Ultrasound imaging technology is already available for tracking shear waves in tissue but only relatively small and weak ones. Pinton and colleagues, with help from recent advances in a technology called ultrasound elastography, developed an ultrasound imaging device and data-processing algorithms to track the larger, more powerful shear waves that they and other researchers suspect cause tissue damage after head injuries.
For this study, UNC scientists used the brains of pigs, which had been previously euthanized during different lab experiments elsewhere. Pinton’s team found that impacts resulted in shear waves that sometimes bunched up and intensified deep within the brain tissue to form short-lived shock waves. Though the shock waves didn’t last long, they delivered almost ten times the tissue-ripping acceleration seen in the initial shear wave.
“It was surprising to us that this amplification of the wave acceleration was so strong, but it was very clear,” Pinton said. “And it’s also clear that we should be looking into these short shock waves as a potential source of brain damage. For instance, neurons subjected to a 40g wave front might be fine. But a 400g wave could destroy neurons.”
“G” stands for gravity. And “g-force” represents a change in an object’s velocity. When you slap someone on the back, that’s about 4g or 5g. When you jump three feet in the air and land with your legs stiff, that’s about 100g. But in that jump, your brain is not receiving the force.

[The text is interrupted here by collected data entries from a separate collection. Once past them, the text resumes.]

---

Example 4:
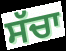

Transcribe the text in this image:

ਸੱਚਾ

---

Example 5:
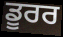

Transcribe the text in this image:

ਡੂਰਰ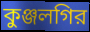
কুঞ্জলগির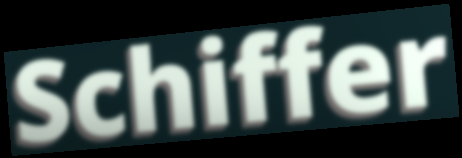
Schiffer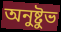
অনুষ্টুভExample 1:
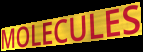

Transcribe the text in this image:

MOLECULES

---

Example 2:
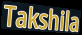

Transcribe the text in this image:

Takshila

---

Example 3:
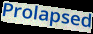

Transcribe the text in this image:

Prolapsed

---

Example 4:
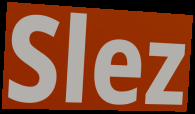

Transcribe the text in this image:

Slez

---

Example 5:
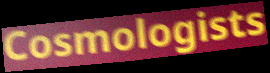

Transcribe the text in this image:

Cosmologists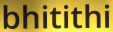
bhitithi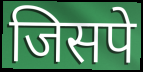
जिसपे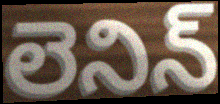
లెనిన్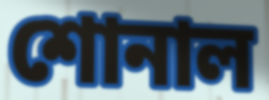
শোনাল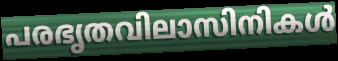
പരഭൃതവിലാസിനികൾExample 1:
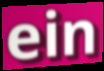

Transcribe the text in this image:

ein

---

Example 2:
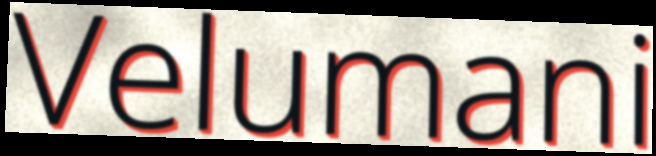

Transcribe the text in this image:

Velumani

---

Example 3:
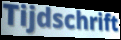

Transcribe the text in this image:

Tijdschrift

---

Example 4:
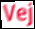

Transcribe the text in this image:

Vej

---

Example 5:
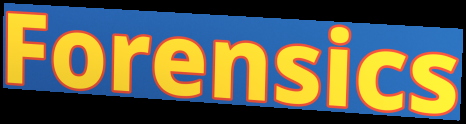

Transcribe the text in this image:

Forensics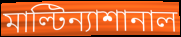
মাল্টিন্যাশানাল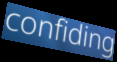
confidingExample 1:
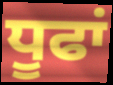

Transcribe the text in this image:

ਧੂਫਾਂ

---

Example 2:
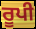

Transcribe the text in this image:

ਰੂਪੀ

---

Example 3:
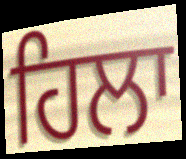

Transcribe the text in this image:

ਹਿਲਾ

Importantly, the brain is not attached to the skull. So, during a car collision or a big football hit, the brain accelerates extremely fast as it smacks against the skull, causing waves to propagate throughout brain. This can lead to injury and concussions. It’s been generally thought that concussions result from impacts of about 90g to 100g. But on-the-field measurements of head impacts challenge this assumption. Other researchers at UNC-Chapel Hill have studied hundreds of thousands of head impacts during football practices and games. Only a few of the players to experience 85g were concussed. But some players suffered concussions at only 60g. Why?
“We think that shear shock waves might explain this particular puzzle,” Pinton said. “It’s easier to form these waves in the brain with low frequency impacts – impacts that are sustained for longer periods. Differences in the frequencies of the impacts thus could explain the big differences in clinical outcomes.”

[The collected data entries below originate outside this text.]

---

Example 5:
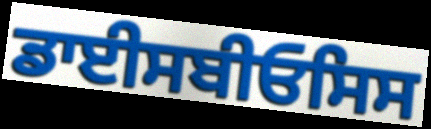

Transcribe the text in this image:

ਡਾਈਸਬੀਓਸਿਸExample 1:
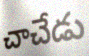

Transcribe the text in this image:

చాచేడు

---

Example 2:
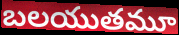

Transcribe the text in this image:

బలయుతమూ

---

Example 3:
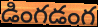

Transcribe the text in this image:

డింగడంగ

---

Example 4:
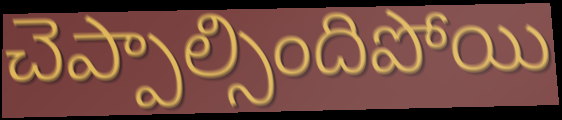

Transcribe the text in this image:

చెప్పాల్సిందిపోయి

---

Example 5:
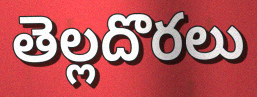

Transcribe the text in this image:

తెల్లదొరలుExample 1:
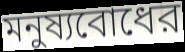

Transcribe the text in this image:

মনুষ্যবোধের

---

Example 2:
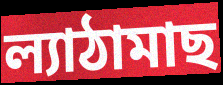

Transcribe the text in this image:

ল্যাঠামাছ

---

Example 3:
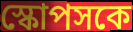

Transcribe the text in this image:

স্কোপসকে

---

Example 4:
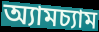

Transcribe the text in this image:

অ্যামচ্যাম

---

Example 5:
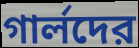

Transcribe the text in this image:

গার্লদের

Pinton said shear shock waves might help explain other mysterious patterns of damage in head injury cases. Strong concussions, for example, often cause diffuse axonal injury, a seemingly random pattern of spots throughout the brain where neural wiring has been torn.

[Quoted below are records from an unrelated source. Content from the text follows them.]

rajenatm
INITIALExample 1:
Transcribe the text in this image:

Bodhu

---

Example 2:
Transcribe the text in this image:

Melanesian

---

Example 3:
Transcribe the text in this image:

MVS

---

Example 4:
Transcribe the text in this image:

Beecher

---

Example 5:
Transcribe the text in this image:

“The brain has a complicated geometry, and you can imagine a disorganized wave propagating through it so that in certain spots these shockwaves develop and subside, leaving behind damage in this otherwise inexplicable pattern,” Pinton said.
He notes that when shear shock waves reflect off the skull or structures within the brain, they can give rise to even more intense zones of acceleration nearby. Conceivably, that could explain other head injury-related findings such as the distinctive pattern of tau protein deposits in cases of chronic traumatic encephalopathy (CTE).
The next step for Pinton and his team is to try to connect the physics of shear shock waves to actual clinical injuries. The researchers are now working with a larger research group at UNC, which has put acceleration-measuring instruments in the helmets of UNC football players. When players sustain high g impacts and show concussion symptoms, Pinton and collaborators evaluate their MRIs.
“We’re trying to simulate how the shear shock waves formed in the brain of the athlete, to see if we can find a way to predict when these impacts will cause real harm,” he says.
The National Institutes of Health funded this research.